Last Thursday, Uganda’s Supreme Court unsurprisingly rejected third-place finisher Amama Mbabazi’s official petition to challenge the election, claiming that there was insufficient evidence of irregularities that would have swayed the polling result. Opposition leader and second-place finisher Kizza Besigye, who has been under effective house arrest since the vote, was unable to file a formal challenge of the results. On Tuesday, he was once again arrested after leaving his house for the first time since he was forcibly detained.
As Mr. Museveni cruises toward his fifth term in office, marking his 30th year in power, it is time for the United States to seriously revisit its relationship with Uganda. Uganda has been touted as a key ally in Africa in the fight against the al-Shabab terrorist group, and contributed troops to peacekeeping efforts in South Sudan. The United States gives an estimated $750 million in aid to Uganda annually — an estimated $170 million of which goes to military assistance and cooperation. In the past 10 years, the United States has trained more troops from Uganda than from any other country in sub-Saharan Africa, with the exception of Burundi.

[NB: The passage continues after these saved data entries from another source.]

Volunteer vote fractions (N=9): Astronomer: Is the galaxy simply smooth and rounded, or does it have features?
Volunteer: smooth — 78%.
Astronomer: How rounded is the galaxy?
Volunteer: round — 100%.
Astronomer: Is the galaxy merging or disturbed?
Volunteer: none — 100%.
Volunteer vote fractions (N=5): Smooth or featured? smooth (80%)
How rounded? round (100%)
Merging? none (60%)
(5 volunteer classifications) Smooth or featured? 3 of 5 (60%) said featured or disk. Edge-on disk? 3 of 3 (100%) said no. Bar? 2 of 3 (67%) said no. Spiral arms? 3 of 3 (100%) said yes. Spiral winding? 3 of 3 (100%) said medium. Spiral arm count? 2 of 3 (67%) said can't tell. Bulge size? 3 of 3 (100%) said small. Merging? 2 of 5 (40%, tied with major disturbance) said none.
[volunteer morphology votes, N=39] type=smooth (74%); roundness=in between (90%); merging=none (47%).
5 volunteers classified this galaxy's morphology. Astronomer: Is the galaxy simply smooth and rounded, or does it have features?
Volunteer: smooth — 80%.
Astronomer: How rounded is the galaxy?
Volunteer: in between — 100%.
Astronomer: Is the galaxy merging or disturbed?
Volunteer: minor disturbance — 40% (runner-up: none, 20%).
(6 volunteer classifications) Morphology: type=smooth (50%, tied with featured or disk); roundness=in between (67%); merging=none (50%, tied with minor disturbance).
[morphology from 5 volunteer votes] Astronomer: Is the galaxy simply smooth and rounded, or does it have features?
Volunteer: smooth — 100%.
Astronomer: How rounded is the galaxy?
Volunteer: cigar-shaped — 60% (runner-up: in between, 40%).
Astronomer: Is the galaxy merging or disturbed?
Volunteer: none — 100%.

Mr. Museveni, however, is making a mockery of President Obama’s call for good governance and democracy in Africa, or “strong institutions,” not “strongmen,” as he put it in a 2009 speech in Ghana. As aging autocrats such as Mr. Museveni use U.S.-bankrolled security forces to crack down on opposition candidates, journalists and peaceful protests, lavish security assistance from the United States may be helping to enable an environment of increasing repression in Uganda, and sending the message to other African nations that trampling on rights is permissible so long as the country remains a U.S. counterterrorism ally.

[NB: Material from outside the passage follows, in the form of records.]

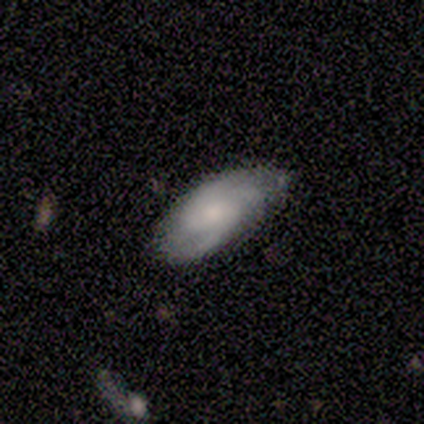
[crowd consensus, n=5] Morphology: type=smooth (60%); roundness=in between (100%); merging=none (40%, tied with minor disturbance).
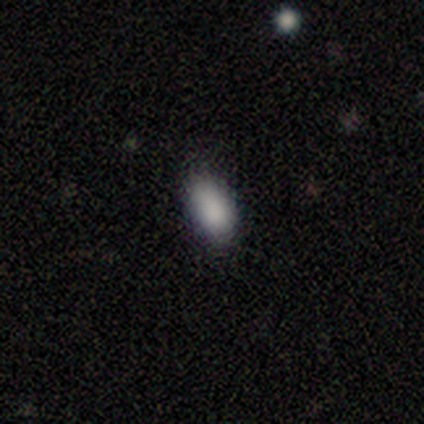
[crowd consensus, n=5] A smooth galaxy with no disk features (80%) that is in between round and cigar-shaped (75%).

Vote fractions:
- Smooth or featured? smooth: 80% / star or artifact: 20% / featured or disk: 0%
- How rounded? in between: 75% / round: 25% / cigar-shaped: 0%
- Merging? none: 75% / minor disturbance: 25% / major disturbance: 0% / merger: 0%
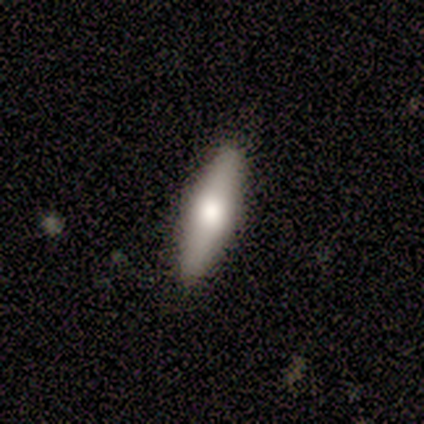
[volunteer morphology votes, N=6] Overall: smooth (67%; featured or disk 33%). How rounded: cigar-shaped (75%). Merging: none (100%).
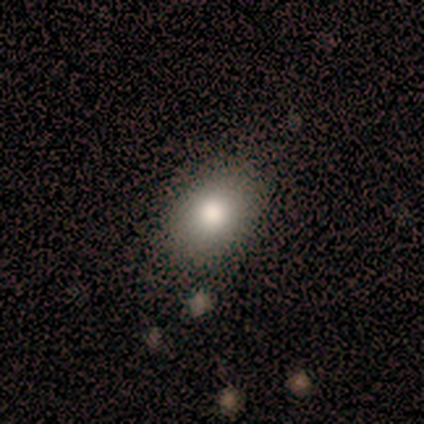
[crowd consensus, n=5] Smooth or featured: smooth — 60% (featured or disk — 20%)
How rounded: in between — 100%
Merging: none — 100%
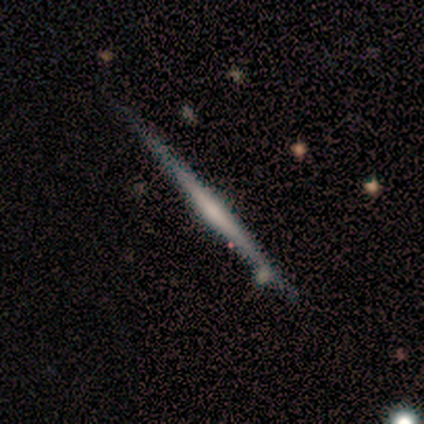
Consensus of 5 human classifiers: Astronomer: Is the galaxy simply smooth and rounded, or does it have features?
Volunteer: featured or disk — 100%.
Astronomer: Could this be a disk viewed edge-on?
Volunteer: yes — 100%.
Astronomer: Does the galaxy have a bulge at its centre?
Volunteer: none — 60% (runner-up: rounded, 40%).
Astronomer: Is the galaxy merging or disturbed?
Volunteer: none — 80%.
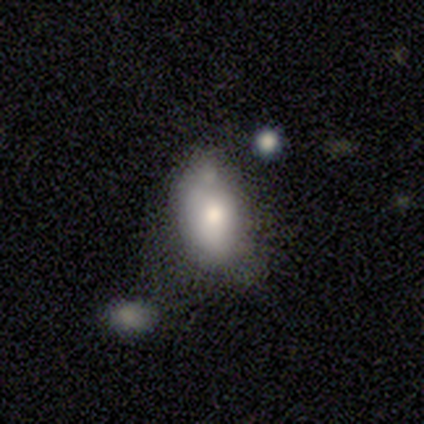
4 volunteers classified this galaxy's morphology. Smooth or featured? 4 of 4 (100%) said smooth. How rounded? 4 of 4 (100%) said in between. Merging? 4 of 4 (100%) said none.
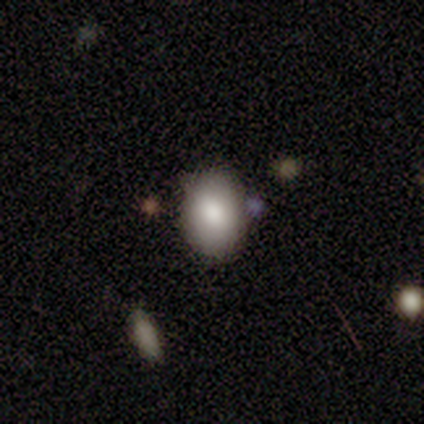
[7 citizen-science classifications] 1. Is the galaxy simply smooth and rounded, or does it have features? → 86% smooth, 14% featured or disk, 0% star or artifact.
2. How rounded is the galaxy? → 67% in between, 33% round, 0% cigar-shaped.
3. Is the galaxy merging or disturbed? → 100% none, 0% minor disturbance, 0% major disturbance, 0% merger.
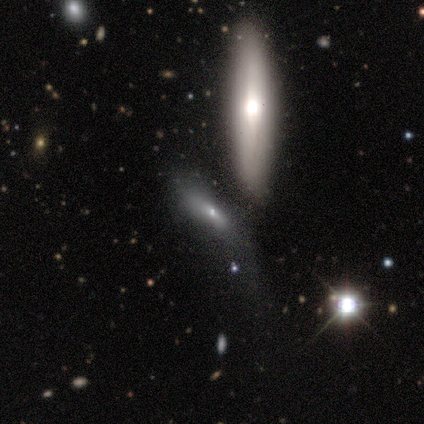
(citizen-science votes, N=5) This appears to be a smooth galaxy with no disk features (60%) that is cigar-shaped (67%). Merging: none (60%).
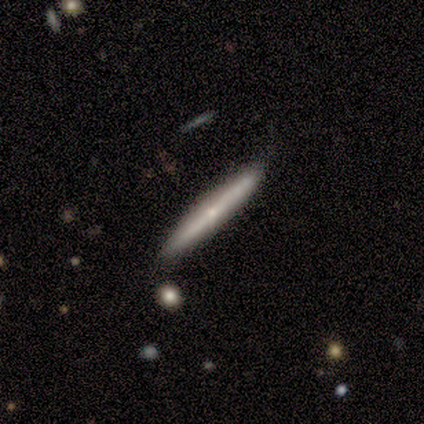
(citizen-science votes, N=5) Volunteers were most divided on "edge-on bulge": rounded: 67%, none: 33%, boxy: 0%. More confident: merging — none (100%); smooth or featured — featured or disk (80%); edge-on disk — yes (75%).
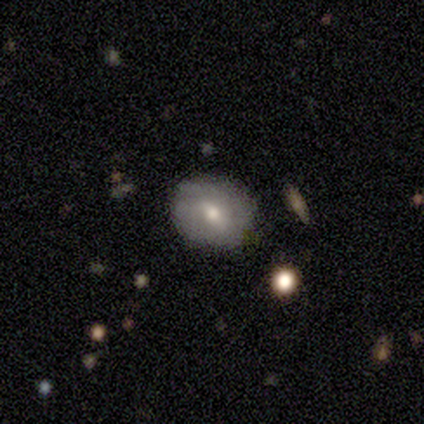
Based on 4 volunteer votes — This appears to be a featured or disk galaxy (100%) with a weak bar (50%), 2 (67%) tight (67%) spiral arms (75%) and a moderate central bulge (75%). Merging: none (50%, tied with minor disturbance).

The United States has raised concerns. After the flawed vote, the State Department said that the Ugandan people “deserved better.” After last Thursday’s Supreme Court announcement, the United States called for a peaceful response to the decision, and added that “we hope that the government will now address the grievances voiced by its own people in the wake of these elections and take the necessary steps to enact reforms.”
But hopeful statements are not enough. There are fears that the 71-year-old leader might change the constitution’s presidential age limit of 75 to allow him to run again. Others are concerned that Mr. Museveni’s son, Brig. Muhoozi Kainerugaba, who has rapidly risen through the ranks of Uganda’s military, is being groomed to succeed his father. The United States reallocated aid and canceled a military exercise with Uganda in the wake of Uganda’s harsh anti-homosexuality bill in 2014 but has not publicly threatened to do the same in response to Uganda’s repression of nongovernmental organizations, crackdowns on journalists, attempted silencing of opposition leaders or tampering with elections. It’s plain for the world to see that democracy is backsliding in Uganda. It’s high time that the United States condition its support on tangible political reforms.